Monday, Oct. 11, 1937

Vanishing American

JOHN JAY CHAPMAN AND HIS LETTERS --M. A. DeWolfe Howe--Houghton Mifflin ($4).

The average American, asked who John Jay Chapman was, might emerge from a mental merry-go-round of Roy Chapman Andrews, John Hay, Gerald Chapman and John Hays Hammond with the guess that he was anything from a diplomat to a gunman; his times anything from the early eighteen hundreds to the present day. Fact is, he was a law-trained, wealthy politicaster, Manhattan-born, Harvard-bred and of old New England stock, who never held public office but was rampant in all the reform movements around the century's turn; who wrote widely and voluminously on subjects ranging from children's plays to the philosophy of Plato, from the Antigone of Sophocles to Al Smith; and who died, having known practically everybody and dabbled in everything, as recently as 1933. Tall, active, heavily-built, deeply bearded, John Jay Chapman had such a drastic sense of personal justice that he voluntarily burned his left hand (so badly that it had to be amputated) to expiate a blow he had struck a friend. His consciousness of civic responsibility was so strong that he went from Manhattan to Coatesville, Pa., on the anniversary of a lynching there, to conduct a public prayer meeting and so assuage his soul.
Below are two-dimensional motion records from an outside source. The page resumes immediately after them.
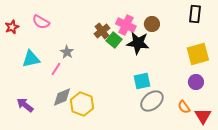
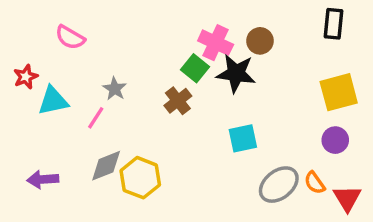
red star: (12, 27) -> (26, 77), moved
brown cross: (102, 31) -> (178, 101), moved
gray ellipse: (152, 101) -> (279, 185), moved
purple arrow: (25, 105) -> (43, 179), turned -42

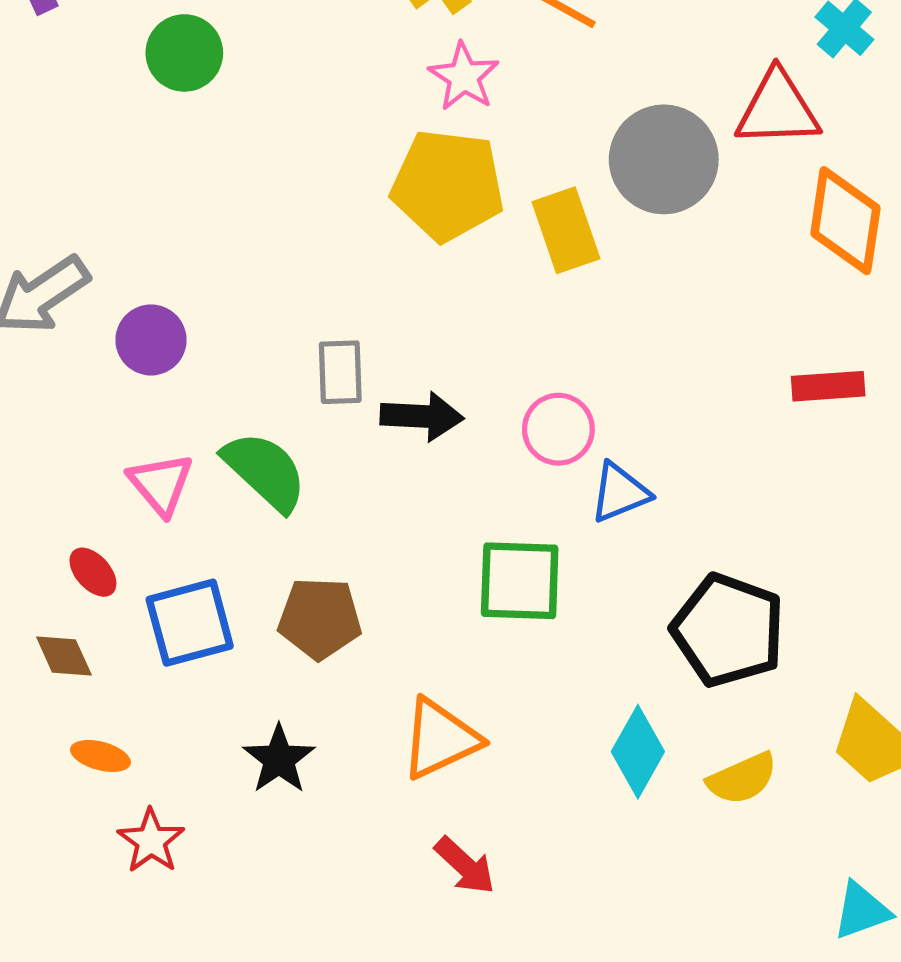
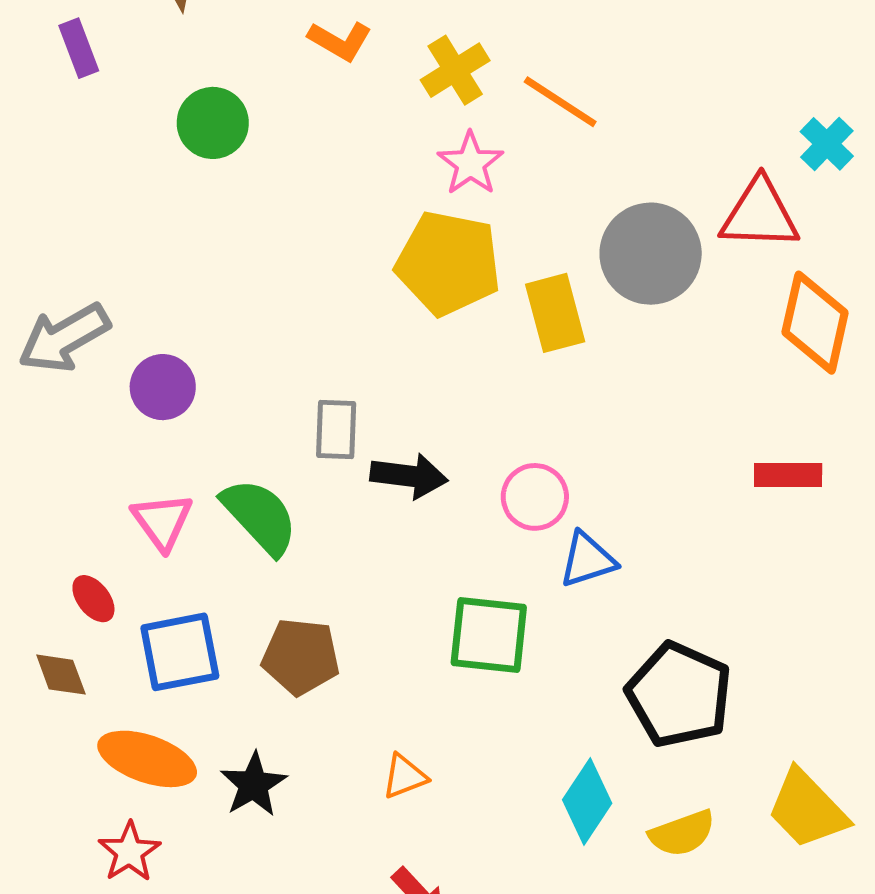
orange triangle: (440, 739) -> (405, 776), size x0.6
orange ellipse: (100, 756) -> (147, 759), moved, size x1.8

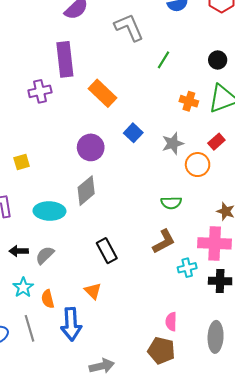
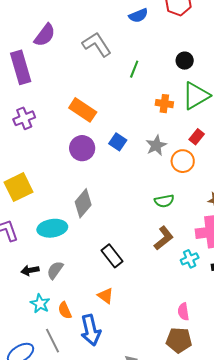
purple rectangle: (65, 59) -> (21, 67), moved
purple circle: (91, 147) -> (82, 148), moved
yellow square: (22, 162) -> (18, 187), size x1.8

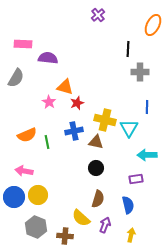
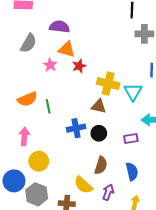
purple semicircle: (48, 58) -> (59, 27), moved
gray semicircle: (16, 78) -> (28, 43), moved
blue cross: (74, 131) -> (76, 128), moved
pink arrow: (24, 171) -> (24, 136), turned 84
purple rectangle: (136, 179) -> (131, 138), moved
blue circle: (14, 197) -> (14, 181), moved

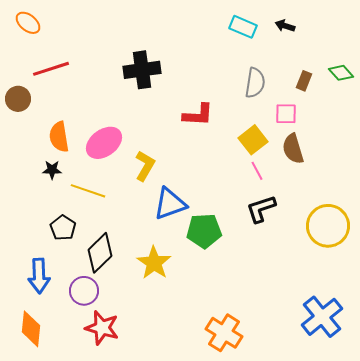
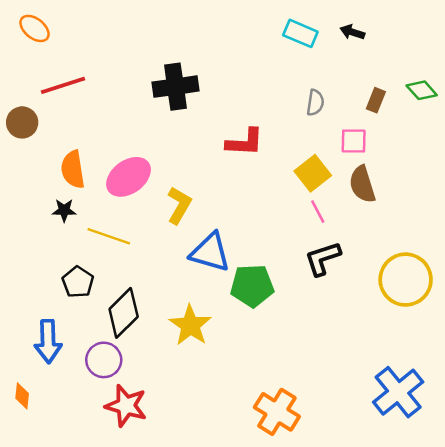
gray semicircle: (255, 83) -> (315, 103), size x0.7
blue triangle: (170, 204) -> (210, 252), turned 36
orange diamond: (31, 329) -> (22, 396), moved, size x0.6

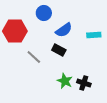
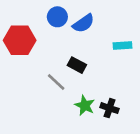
blue semicircle: (64, 30) -> (83, 23), moved
gray line: (34, 57) -> (56, 82), moved

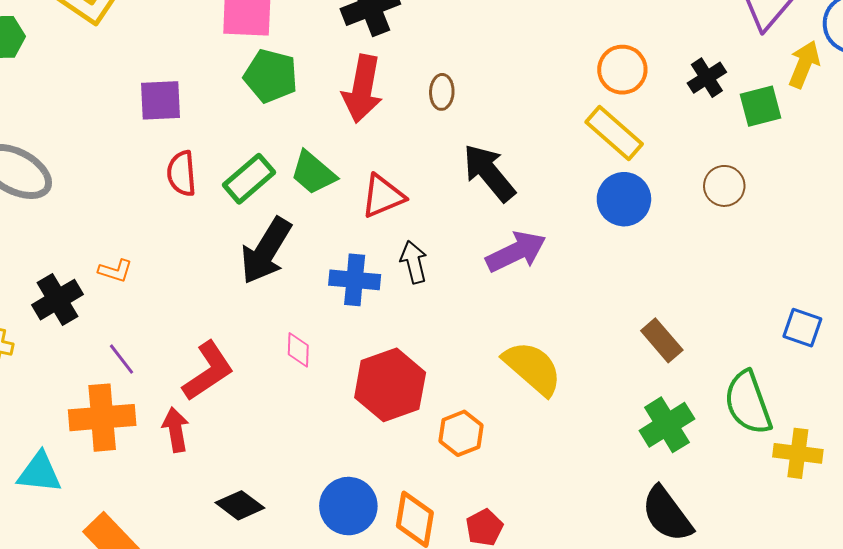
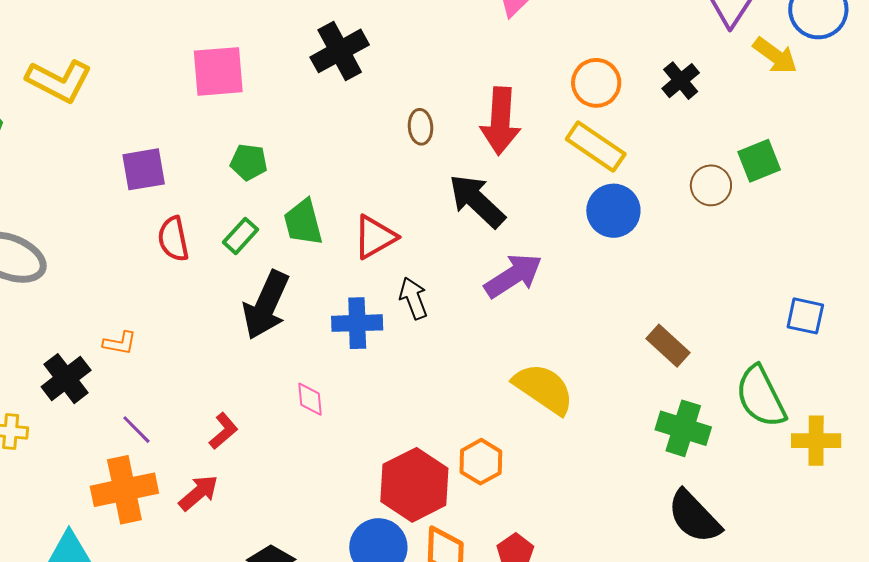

Such men, who combined a classic culture with an interest in public affairs and whose activities seemed to spread effortlessly in all directions at once, are now a disappearing U. S. type. In John Jay Chapman and His Letters the biographer's style, more than faintly George Apley-esque, adds if anything to the museum atmosphere. Made up half of letters and half of commentary, its appeal for most readers will be in the peppery aphorisms of the man himself, scattered through his correspondence: "The essential lack in Wagner is after all a want of sanitary plumbing."

"Santayana is a very agreeable man, with good manners. . . . He makes the impression on me of not knowing more about life than a kid-glove exposed for sale in a shop window."

"Subtract the time-consuming possibilities from New England females and you'll throw a large mass of very questionable produce on the market. Take eyeglasses from a virgin about here, and what are you going to do with the remainder?"

"I swear I am hungry for something to read every time I lay down Stevenson."